Em 2009, o Brasil, ao manter elevada sua taxa primária
de juros em um mundo onde os bancos centrais estão
levando a zero suas respectivas taxas de juros, voltou
a ser espaço de aplicações financeiras
especulativas de capital de curto prazo do exterior.
O dólar atingiu, em 4 de dezembro de 2008,
a taxa de R$2,536, mas se desvalorizou em relação
ao real e a taxa de câmbio chegou a R$1,700
no início de outubro de 2009. Os exportadores
brasileiros estão à beira do pânico,
pois prevêem que rapidamente o dólar
venha a atingir R$1,60. No mundo em crise, o preço
das commodities está baixo e a demanda mundial
anêmica.
O caso brasileiro é uma variante da “doença
holandesa”. A variável que valoriza o
real não é a exportação
de commodities, mas sim a chuva de cambiais que ingressam
no Brasil. Entre abril e setembro de 2009, o Banco
Central, tentando evitar a valorização
assustadora do real, adquiriu mais de US$10 bilhões.

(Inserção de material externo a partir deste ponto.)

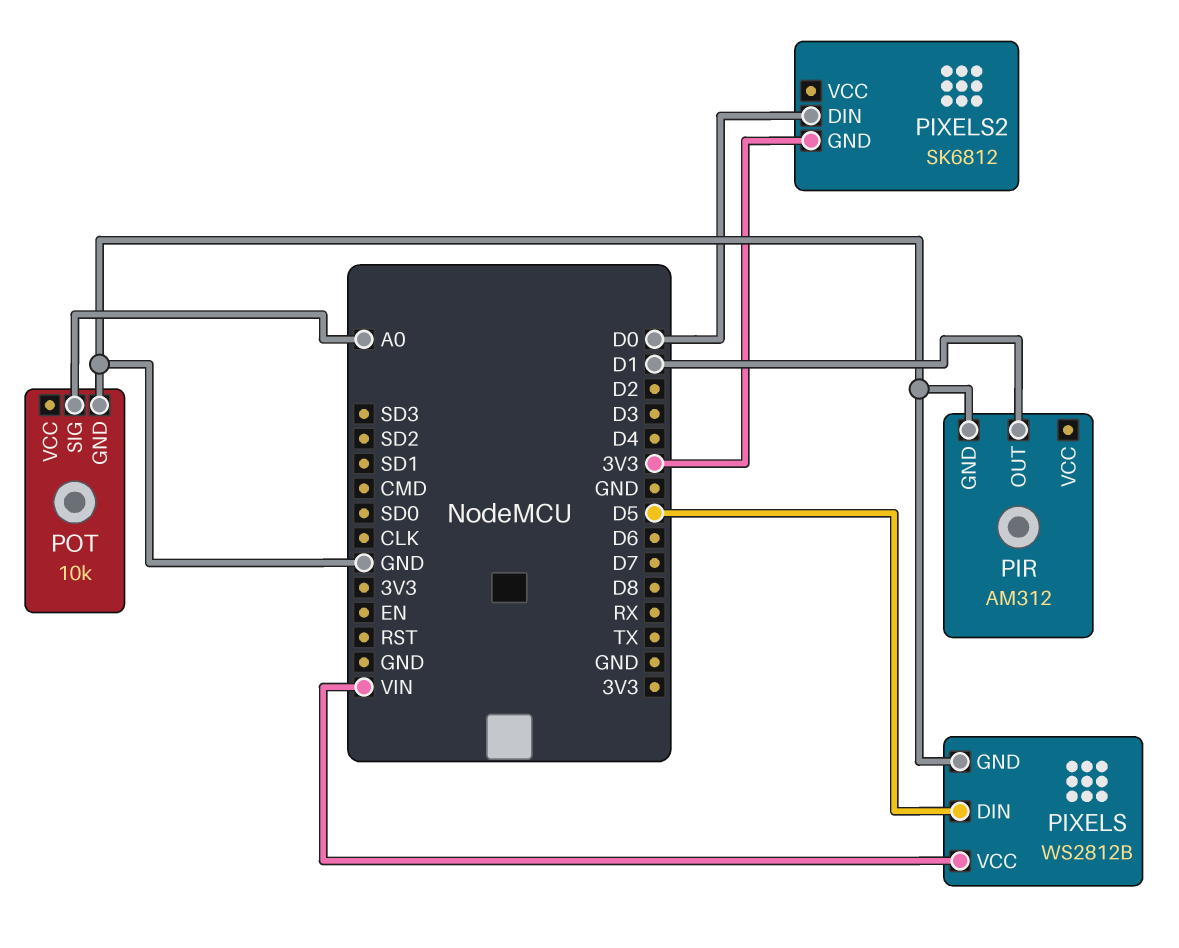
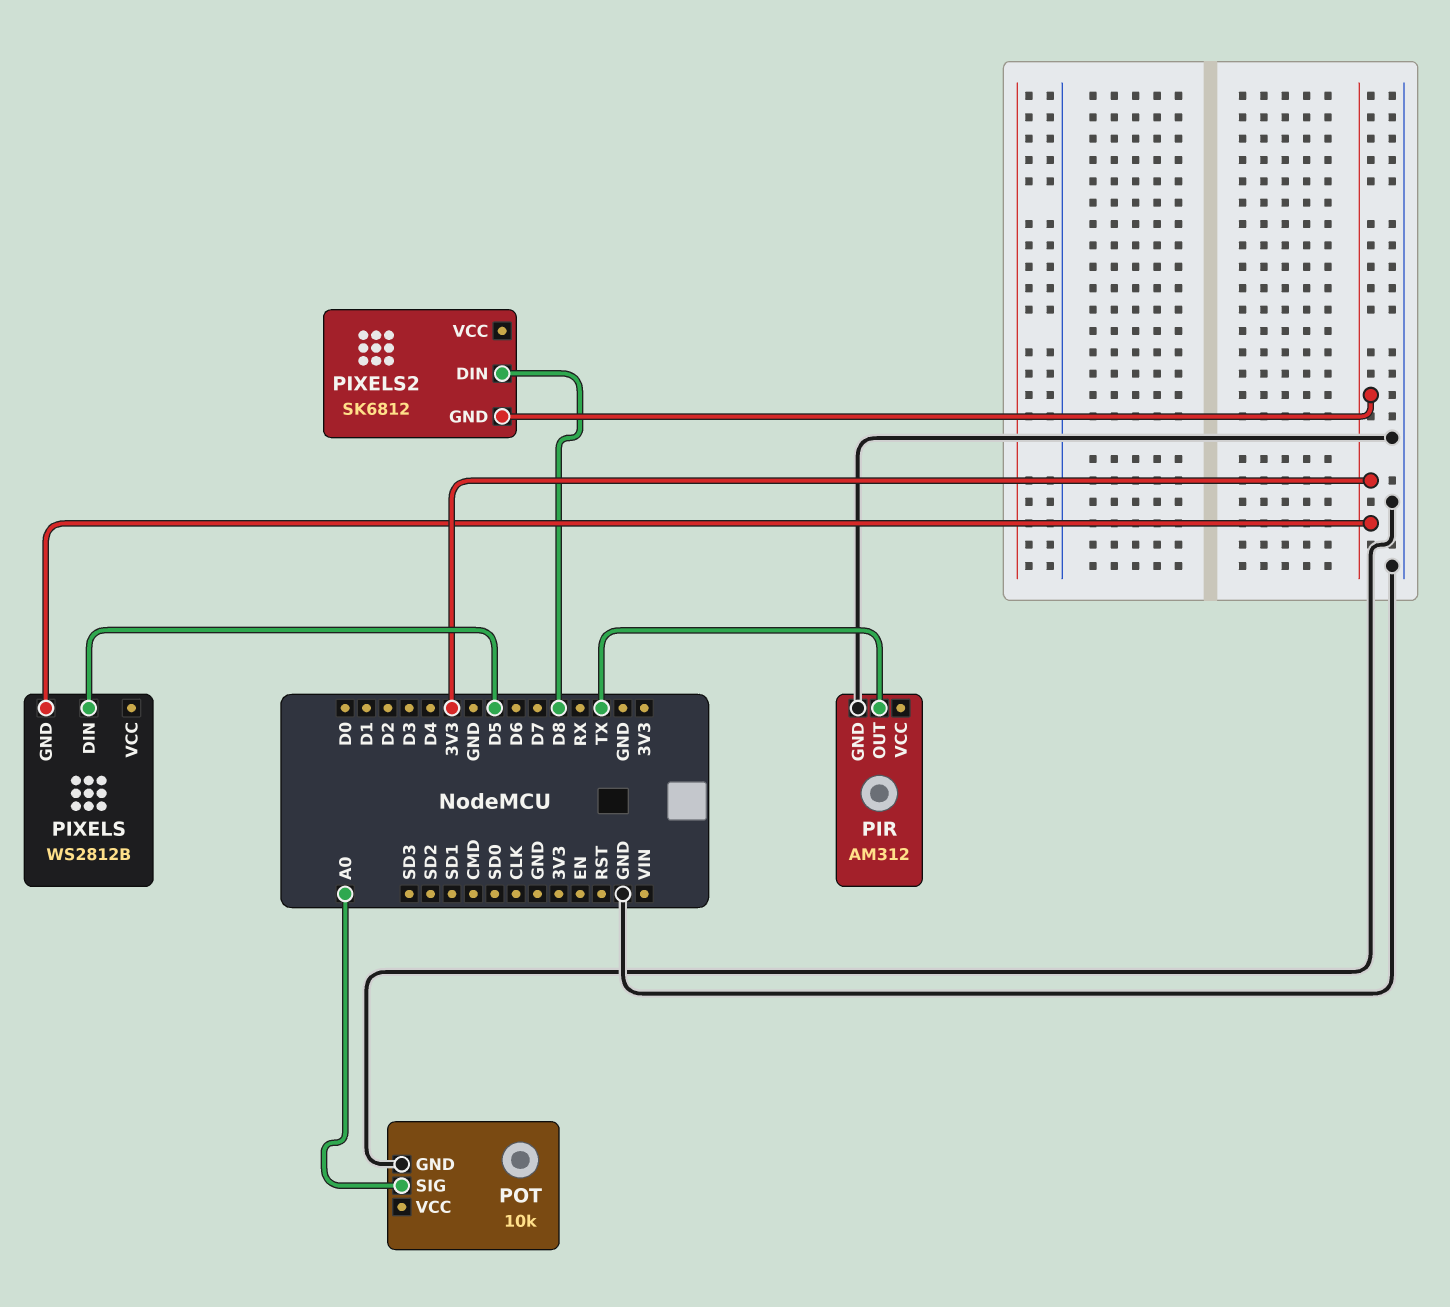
PIR pin OUT: D1 -> TX
PIXELS pin GND: GND -> 3V3
PIXELS pin VCC: VIN -> none
PIXELS2 pin DIN: D0 -> D8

Ao fazê-lo, emite reais e vende Títulos
do Tesouro para reduzir a circulação
monetária. Sua recusa em reduzir a taxa de
juros primária e o aumento de reservas internacionais
estimula novas entradas de capitais do exterior. Os
que vieram na frente, ganham, além dos juros,
a valorização do real: quem vai ficar
com o “mico“?
As trombetas em torno do Pré-sal e a consagração
da escolha como sede das Olimpíadas deslocam
o “mico”. O real foi uma das moedas que
mais se valorizou. Isto propõe a ampliação
das importações brasileiras dos EUA,
de países europeus e, principalmente, dos asiáticos,
com a China puxando a enxurrada de supérfluos
para nosso mercado interno e arruinando a presença
brasileira em alguns mercados clássicos para
nossas exportações. O melhor exemplo
é o aço chinês (feito com o minério
de ferro exportado pela Vale) que expulsa nossa siderurgia
do mercado argentino.
A atual valorização do real é
assemelhada à valorização do
florin holandês em passado recente; nossa diferença
reside na intencionalidade com que o Banco Central
mantém a elevada taxa primária de juros
e afirma que a economia brasileira “está
perigosamente aquecida e com risco de ressurgência
inflacionária”.
O Brasil deveria se inspirar na política cambial
chinesa, que mantém o yuan paralelo ao dólar.
A China, ao contrário da Holanda, está
crescendo sua base produtiva e bloqueia as intervenções
especulativas de capital estrangeiros de curto prazo.